Critics of ECOMOG argue that it remains an unsatisfactory model for future African and other international peacekeeping forces. Both its Sierra Leone and Liberian interventions raise questions as to the long- term effectiveness of ECOMOG activities and the motivations of some of the peacekeepers. In Sierra Leone ECOMOG has managed to reinstate a popularly elected regime. But until that government has effective means of defending itself, it will remain vulnerable to the various armed political factions in the country that wish it ill. The Sierra Leone episode underlines the critical need for democratic regimes to quickly create professional armies that operate within international norms. The poorly trained, poorly paid and poorly led Sierra Leone army was easily turned into a coup instrument by Major Koroma. The ECOMOG force did not prevent Major Koroma's rebellion. And the restored Kabbah government has declared a state of emergency and imprisoned its political opponents without trial. It has also failed to release the names of those detained by ECOMOG.

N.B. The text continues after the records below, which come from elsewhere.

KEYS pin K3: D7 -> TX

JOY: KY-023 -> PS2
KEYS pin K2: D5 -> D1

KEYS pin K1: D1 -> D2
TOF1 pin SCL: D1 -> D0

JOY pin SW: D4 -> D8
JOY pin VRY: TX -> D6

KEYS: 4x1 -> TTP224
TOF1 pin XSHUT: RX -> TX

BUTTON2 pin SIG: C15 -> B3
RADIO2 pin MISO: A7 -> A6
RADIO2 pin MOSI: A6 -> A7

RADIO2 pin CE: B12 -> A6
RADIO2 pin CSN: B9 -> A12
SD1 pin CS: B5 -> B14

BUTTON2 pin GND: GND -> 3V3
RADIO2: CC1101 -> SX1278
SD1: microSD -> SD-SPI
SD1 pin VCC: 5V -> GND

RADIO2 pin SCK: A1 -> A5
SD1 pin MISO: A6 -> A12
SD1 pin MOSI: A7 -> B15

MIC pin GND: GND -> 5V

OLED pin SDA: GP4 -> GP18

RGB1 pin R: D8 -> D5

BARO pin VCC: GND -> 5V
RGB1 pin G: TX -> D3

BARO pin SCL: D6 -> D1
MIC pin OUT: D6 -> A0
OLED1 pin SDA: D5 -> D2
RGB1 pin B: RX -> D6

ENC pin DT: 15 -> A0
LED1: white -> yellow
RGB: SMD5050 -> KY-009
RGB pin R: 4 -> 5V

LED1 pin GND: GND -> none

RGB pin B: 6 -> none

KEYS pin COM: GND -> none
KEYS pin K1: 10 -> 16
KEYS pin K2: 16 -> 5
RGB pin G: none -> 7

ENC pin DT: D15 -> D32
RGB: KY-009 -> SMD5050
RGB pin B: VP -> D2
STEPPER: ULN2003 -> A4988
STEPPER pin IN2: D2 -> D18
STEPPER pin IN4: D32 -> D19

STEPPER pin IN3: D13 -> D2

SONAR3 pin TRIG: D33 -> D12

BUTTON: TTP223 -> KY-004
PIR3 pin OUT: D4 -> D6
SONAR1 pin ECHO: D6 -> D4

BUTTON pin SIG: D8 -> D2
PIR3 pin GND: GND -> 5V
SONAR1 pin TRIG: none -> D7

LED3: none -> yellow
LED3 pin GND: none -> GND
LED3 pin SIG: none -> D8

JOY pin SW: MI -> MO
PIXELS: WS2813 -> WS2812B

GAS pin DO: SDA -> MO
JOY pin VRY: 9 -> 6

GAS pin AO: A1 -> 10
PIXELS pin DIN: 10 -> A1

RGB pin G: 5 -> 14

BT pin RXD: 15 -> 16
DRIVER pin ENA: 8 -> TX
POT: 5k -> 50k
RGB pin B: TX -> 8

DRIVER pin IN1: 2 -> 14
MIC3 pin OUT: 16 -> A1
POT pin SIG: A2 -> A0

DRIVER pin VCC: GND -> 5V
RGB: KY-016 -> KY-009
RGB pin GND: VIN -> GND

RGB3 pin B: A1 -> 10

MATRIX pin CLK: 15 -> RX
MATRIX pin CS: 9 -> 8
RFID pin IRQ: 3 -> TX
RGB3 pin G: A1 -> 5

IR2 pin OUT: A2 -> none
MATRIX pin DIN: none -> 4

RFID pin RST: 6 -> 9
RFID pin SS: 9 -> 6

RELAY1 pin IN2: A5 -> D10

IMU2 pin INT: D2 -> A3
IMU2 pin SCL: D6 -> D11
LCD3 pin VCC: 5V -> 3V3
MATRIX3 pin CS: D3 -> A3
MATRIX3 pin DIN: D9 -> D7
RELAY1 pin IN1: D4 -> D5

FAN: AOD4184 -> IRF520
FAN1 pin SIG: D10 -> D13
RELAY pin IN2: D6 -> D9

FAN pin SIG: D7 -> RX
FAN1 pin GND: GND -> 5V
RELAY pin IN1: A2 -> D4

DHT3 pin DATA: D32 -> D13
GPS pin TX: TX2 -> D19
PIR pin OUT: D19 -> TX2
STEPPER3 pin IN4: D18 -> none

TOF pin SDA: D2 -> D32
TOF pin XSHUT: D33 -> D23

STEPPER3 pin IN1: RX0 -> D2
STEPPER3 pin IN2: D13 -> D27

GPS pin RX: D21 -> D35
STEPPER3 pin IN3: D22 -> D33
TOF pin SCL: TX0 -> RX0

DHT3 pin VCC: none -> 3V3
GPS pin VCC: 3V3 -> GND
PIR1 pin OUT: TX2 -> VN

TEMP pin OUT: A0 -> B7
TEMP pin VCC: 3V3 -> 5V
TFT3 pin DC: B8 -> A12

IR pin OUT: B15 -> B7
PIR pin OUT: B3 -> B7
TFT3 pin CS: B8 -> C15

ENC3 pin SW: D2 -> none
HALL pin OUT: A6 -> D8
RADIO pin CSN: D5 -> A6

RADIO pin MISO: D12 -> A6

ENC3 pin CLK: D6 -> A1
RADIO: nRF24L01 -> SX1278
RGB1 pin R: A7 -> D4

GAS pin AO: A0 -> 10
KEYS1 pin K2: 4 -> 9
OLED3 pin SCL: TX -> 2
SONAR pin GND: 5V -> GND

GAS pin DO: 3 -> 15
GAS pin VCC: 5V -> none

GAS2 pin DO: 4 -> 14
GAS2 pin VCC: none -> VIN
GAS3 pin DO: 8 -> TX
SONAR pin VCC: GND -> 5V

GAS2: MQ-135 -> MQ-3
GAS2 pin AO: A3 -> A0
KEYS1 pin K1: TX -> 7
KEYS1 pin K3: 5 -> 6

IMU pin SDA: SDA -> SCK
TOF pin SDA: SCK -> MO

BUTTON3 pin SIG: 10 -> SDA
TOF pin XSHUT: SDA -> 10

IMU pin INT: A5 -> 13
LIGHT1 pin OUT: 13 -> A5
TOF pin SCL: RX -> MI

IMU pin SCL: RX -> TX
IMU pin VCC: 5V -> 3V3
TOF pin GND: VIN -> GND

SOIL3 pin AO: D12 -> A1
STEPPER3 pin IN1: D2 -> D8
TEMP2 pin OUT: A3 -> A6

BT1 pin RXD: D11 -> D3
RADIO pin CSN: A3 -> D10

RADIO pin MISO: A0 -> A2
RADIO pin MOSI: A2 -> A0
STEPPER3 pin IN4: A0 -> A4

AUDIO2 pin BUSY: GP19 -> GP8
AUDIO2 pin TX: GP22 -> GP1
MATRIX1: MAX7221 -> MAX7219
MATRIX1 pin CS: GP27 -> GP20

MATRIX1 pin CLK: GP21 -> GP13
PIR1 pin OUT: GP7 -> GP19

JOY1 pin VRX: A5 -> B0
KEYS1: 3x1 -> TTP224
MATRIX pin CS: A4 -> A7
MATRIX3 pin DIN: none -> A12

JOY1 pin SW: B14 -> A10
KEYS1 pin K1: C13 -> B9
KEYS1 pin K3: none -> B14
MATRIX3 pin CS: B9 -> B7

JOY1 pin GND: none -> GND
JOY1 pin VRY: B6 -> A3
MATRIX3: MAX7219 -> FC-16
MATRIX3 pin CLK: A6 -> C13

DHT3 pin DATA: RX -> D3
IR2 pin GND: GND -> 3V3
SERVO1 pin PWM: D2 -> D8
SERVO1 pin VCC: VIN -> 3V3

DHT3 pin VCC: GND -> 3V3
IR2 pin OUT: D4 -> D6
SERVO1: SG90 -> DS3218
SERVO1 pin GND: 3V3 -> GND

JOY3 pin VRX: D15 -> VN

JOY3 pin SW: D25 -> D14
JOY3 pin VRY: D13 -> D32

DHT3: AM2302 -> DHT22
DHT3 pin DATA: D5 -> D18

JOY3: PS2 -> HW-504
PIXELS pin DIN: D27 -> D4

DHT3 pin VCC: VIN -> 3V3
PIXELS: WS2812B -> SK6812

The first step to ensuring the viability of elected regimes is to provide them with the means to protect themselves against armed opponents. Such protection is best provided by immediately training effective domestic forces, rather than by depending on international peacekeeping groups. In training professional armies, it is not necessary to rely solely on instructors from standing armies seconded to international duty. Both Croatia and Bosnia have used private companies effectively to help train their armed forces. In many ways, Executive Outcomes, the South African military consultants -- some would call them mercenaries -- were more effective in suppressing rebel factions than ECOMOG has been. (Kabbah ordered EO out of Sierra Leone after his election.)

Ultimately, a "peacekeeping" force that attempts to impose a resolution against the will of one side or the other becomes a participant in the proceedings. This role can provide an opportunity to end a war, or to make a bad situation worse, which is why peacekeepers, like doctors, should first strive to do no harm.